#### EXERCISE PASSAGE
1.1 Purpose of the Good Practice Guide
The purpose of this guide is to provide good practice protocols for assessing discharges to air from land transport in New Zealand. The information will enable transport and policy planners to determine whether a project is likely to have significant air quality impacts.
The guide only considers the effects of emissions to air from land transport, and principally those from petrol and diesel on-road vehicles. Shipping and aviation transport are not included. Projects involving maintenance works and/or minor safety upgrades are not likely to have significant air quality impacts and would not require assessment. Finally, the guide does not include guidance for assessing and controlling dust during the construction phase of relevant projects. Dust emissions are addressed by the Good Practice Guide for Assessing and Managing the Environmental Effects of Dust Emissions (Ministry for the Environment, 2001a).
For projects that are likely to have significant air quality impacts, a detailed assessment - including traffic modelling, vehicle emissions estimation and dispersion modelling - may be required. This type of assessment is complex and requires a multidisciplinary approach. The guide provides recommended protocols for these more detailed air quality impact assessments, but is not a substitute for expert input.

#### RECORDS SHOWN
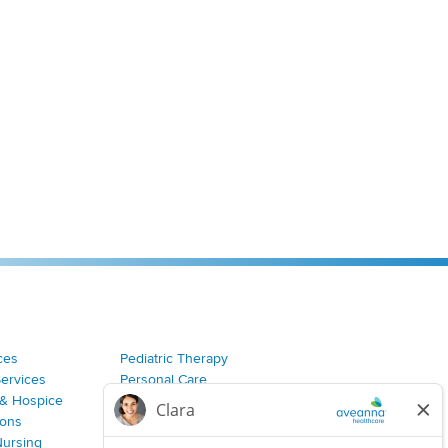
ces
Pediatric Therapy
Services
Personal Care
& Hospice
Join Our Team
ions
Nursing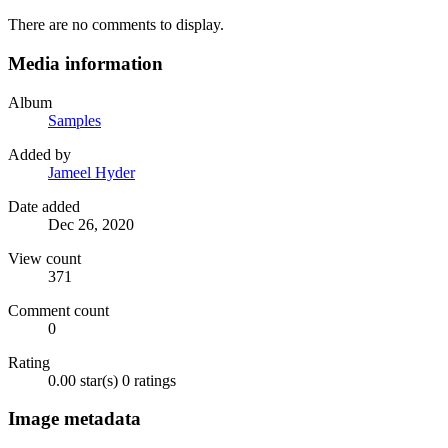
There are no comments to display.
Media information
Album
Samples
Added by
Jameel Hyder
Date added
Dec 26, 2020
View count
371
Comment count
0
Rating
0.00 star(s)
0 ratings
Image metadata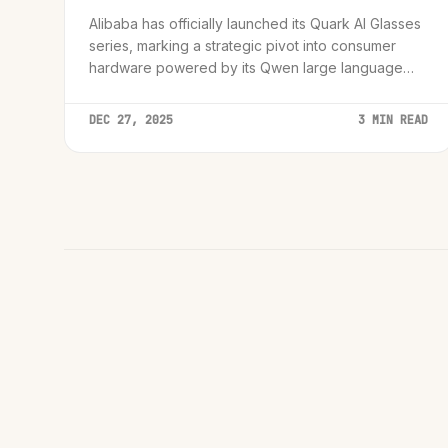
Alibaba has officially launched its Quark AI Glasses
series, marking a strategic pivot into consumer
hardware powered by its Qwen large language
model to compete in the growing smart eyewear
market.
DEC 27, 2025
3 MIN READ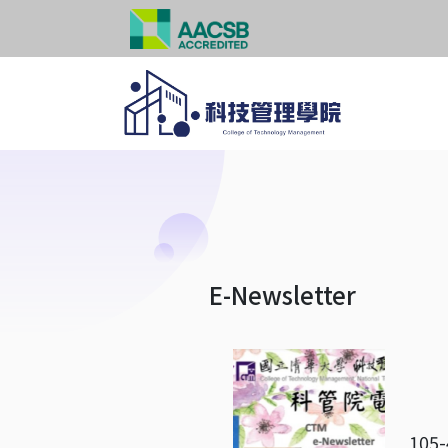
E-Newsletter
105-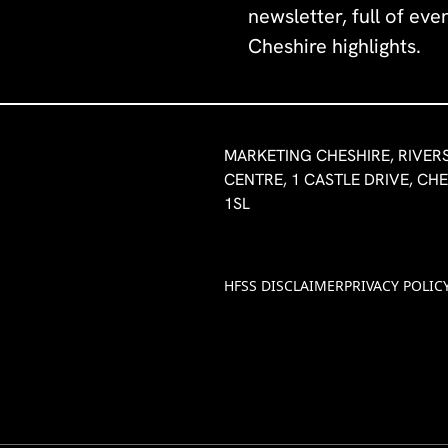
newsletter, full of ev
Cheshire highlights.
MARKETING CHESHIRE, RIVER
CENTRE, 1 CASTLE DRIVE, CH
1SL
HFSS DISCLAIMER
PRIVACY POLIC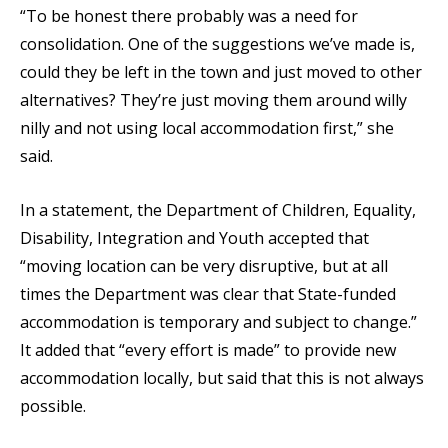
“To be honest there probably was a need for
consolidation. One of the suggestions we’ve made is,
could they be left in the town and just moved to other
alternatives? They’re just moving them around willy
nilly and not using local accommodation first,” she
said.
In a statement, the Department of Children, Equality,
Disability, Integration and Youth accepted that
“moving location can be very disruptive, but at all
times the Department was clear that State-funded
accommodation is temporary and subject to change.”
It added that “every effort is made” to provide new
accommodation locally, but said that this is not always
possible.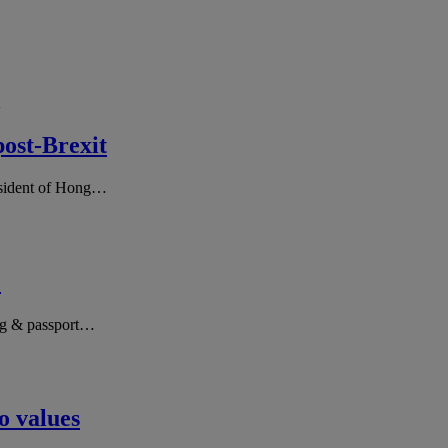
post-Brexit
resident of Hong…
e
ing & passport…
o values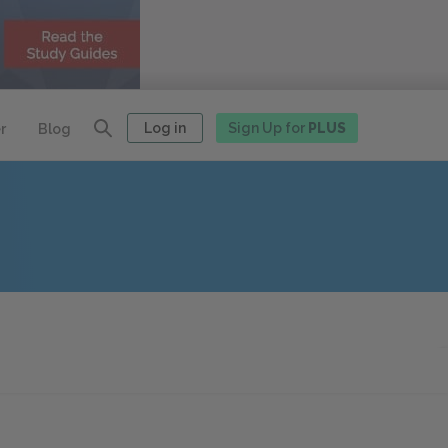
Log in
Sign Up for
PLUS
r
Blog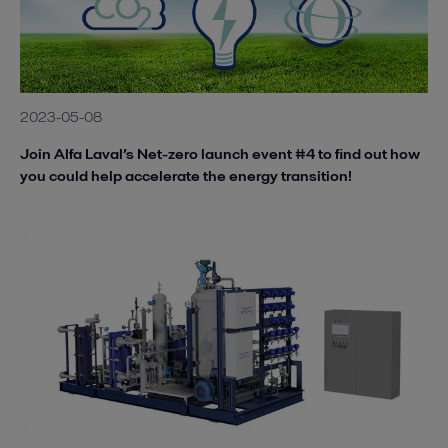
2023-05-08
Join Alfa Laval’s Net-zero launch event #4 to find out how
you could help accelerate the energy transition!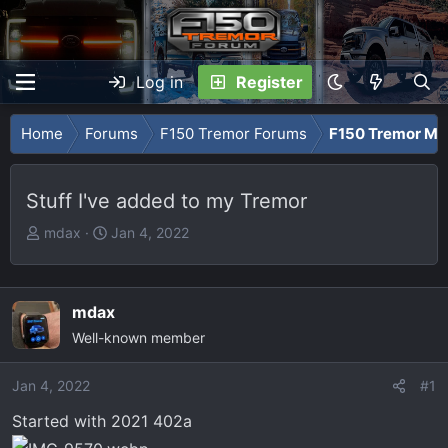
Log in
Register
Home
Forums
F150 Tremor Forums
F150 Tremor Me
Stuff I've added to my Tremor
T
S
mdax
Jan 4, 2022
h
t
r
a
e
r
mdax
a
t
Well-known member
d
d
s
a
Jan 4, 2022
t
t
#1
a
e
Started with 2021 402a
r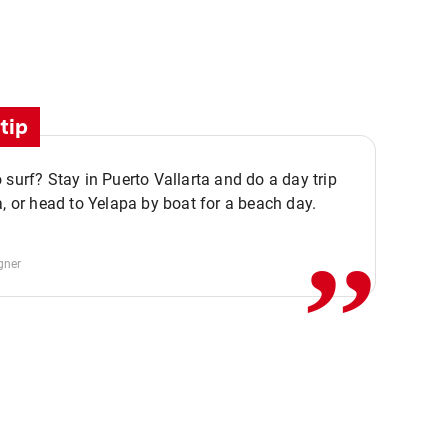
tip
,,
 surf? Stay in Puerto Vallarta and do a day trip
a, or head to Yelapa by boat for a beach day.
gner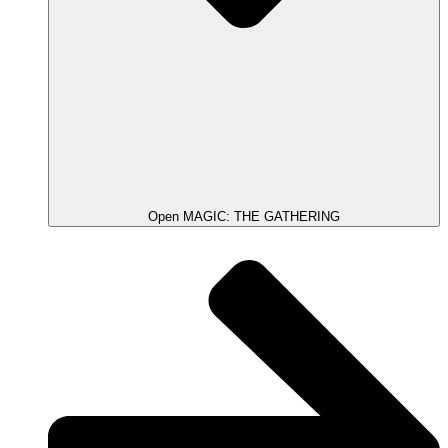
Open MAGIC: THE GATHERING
...
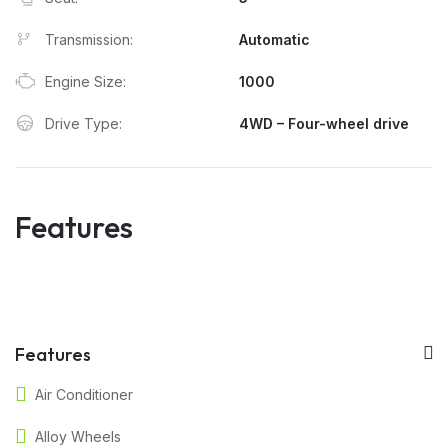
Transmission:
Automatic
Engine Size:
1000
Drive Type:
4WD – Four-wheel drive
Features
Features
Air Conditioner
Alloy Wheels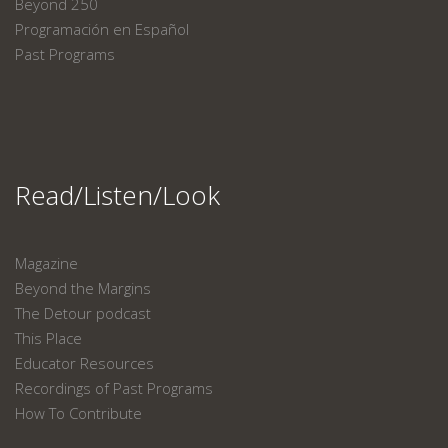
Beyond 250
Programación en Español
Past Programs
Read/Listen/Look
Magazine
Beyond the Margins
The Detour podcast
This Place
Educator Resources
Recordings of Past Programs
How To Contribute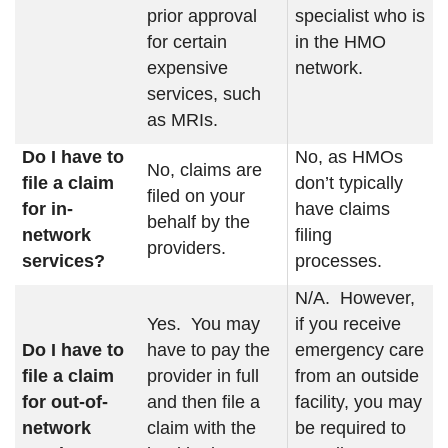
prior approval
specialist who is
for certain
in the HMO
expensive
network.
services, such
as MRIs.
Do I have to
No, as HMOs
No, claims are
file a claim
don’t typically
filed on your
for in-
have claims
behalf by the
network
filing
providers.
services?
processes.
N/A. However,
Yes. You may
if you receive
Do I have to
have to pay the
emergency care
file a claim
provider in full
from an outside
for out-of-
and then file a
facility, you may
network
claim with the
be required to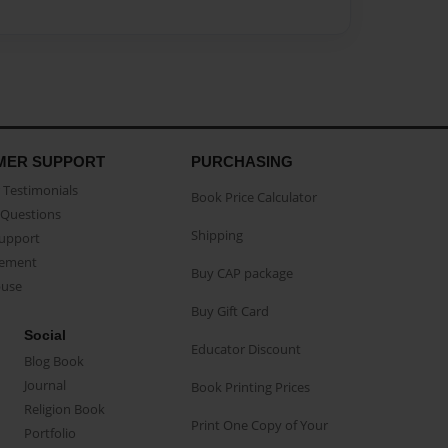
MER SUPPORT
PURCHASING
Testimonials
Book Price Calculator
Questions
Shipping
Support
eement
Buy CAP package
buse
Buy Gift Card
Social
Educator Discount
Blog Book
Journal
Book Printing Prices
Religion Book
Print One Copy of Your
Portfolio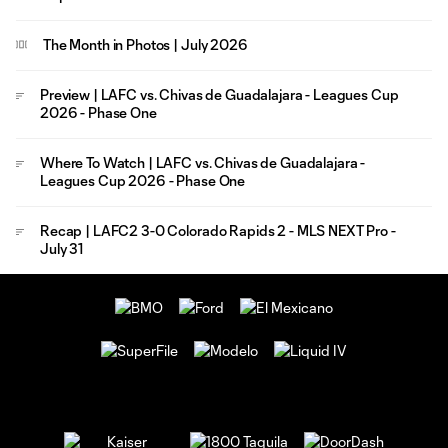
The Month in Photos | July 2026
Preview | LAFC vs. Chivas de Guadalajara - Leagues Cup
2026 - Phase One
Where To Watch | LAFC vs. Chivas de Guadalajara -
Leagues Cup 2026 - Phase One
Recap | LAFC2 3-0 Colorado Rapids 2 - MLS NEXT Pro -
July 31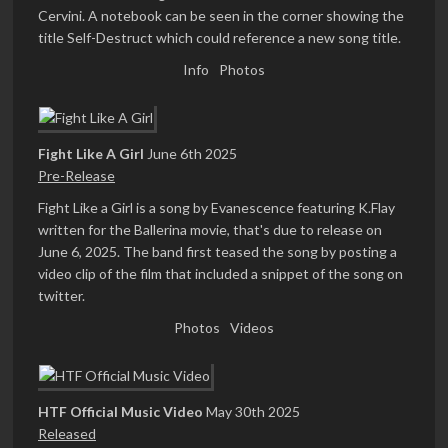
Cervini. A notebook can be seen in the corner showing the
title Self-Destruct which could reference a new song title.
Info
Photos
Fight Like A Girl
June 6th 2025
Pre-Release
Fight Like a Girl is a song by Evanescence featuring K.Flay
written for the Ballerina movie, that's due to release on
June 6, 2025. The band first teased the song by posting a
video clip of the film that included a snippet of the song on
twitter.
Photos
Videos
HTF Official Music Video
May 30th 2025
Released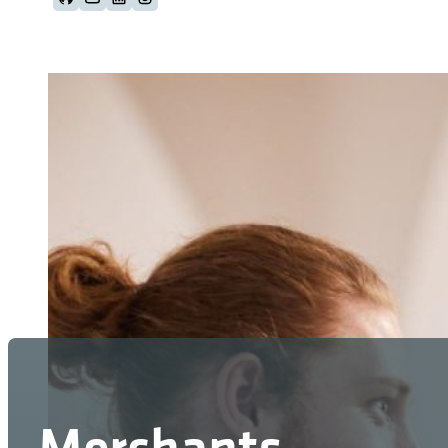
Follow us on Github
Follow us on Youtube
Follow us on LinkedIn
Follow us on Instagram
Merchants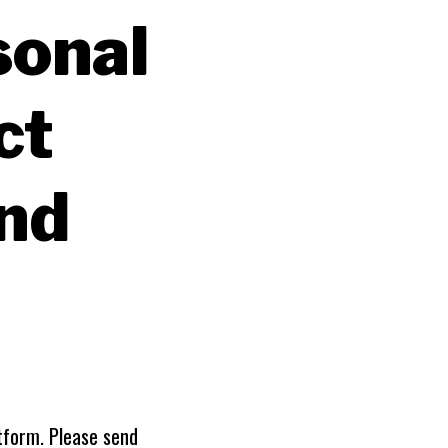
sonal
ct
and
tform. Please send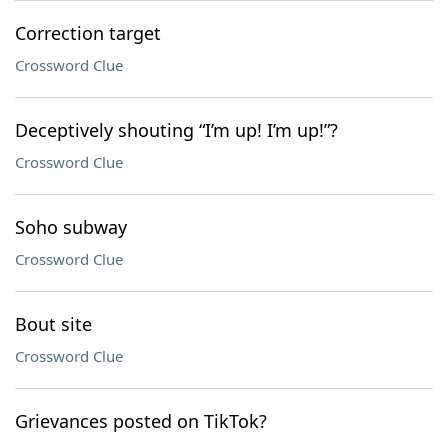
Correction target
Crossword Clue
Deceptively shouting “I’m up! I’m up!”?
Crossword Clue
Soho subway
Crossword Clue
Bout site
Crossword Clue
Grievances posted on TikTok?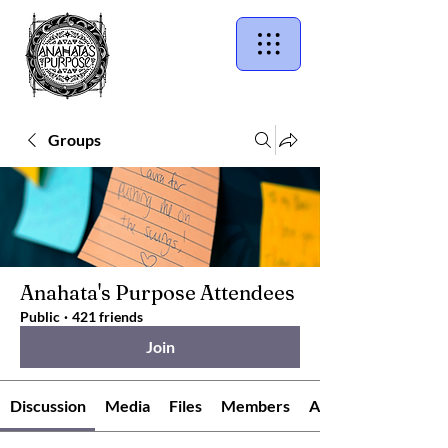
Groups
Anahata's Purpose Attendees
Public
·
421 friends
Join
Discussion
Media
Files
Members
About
...
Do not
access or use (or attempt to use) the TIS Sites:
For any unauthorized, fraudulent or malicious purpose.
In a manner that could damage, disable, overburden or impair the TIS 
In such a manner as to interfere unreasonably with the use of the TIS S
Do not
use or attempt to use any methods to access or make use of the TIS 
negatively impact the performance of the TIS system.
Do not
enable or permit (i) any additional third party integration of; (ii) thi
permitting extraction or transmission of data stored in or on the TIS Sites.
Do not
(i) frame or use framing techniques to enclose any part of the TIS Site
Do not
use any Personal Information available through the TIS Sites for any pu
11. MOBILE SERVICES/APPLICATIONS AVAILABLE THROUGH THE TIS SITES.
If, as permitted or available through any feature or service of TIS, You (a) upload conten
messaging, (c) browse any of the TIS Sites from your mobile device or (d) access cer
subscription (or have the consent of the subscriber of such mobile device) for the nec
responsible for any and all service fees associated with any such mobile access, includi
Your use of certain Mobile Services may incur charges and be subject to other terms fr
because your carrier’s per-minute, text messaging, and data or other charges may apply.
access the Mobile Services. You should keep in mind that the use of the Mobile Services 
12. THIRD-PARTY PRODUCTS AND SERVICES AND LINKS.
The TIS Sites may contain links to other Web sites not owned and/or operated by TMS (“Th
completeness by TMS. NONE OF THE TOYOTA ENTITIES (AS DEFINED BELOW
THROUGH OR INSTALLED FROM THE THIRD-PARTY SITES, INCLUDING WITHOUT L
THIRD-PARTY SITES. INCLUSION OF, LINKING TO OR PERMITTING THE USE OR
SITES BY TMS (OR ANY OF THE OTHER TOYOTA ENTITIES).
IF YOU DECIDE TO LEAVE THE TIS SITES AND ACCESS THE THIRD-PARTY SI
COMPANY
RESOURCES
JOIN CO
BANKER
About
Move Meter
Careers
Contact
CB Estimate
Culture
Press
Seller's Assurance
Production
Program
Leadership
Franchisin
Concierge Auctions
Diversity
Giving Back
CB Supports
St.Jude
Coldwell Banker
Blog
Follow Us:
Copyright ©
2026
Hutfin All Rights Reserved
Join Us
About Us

#### PROBLEM STATEMENT
Write the next part of the guide passage on assessing air discharges from land transport in New Zealand, starting after its final paragraph. The entries were taken from a separate source.

#### OUTPUT FOR THIS EXERCISE
This guide is one of a series of good practice guides developed by the Ministry for the Environment. The series includes the:
Good Practice Guide for Assessing Discharges to Air from Land Transport (the subject of this guidance document)
Good Practice Guide for Assessing Discharges to Air from Industry (Ministry for the Environment, 2008)
Good Practice Guide for Atmospheric Dispersion Modelling (Ministry for the Environment, 2004).
There is a strong relationship between the guides. For example, if an assessment requires a quantitative estimation of pollutant concentrations from industry, this guide will refer you to the Good Practice Guide for Atmospheric Dispersion Modelling.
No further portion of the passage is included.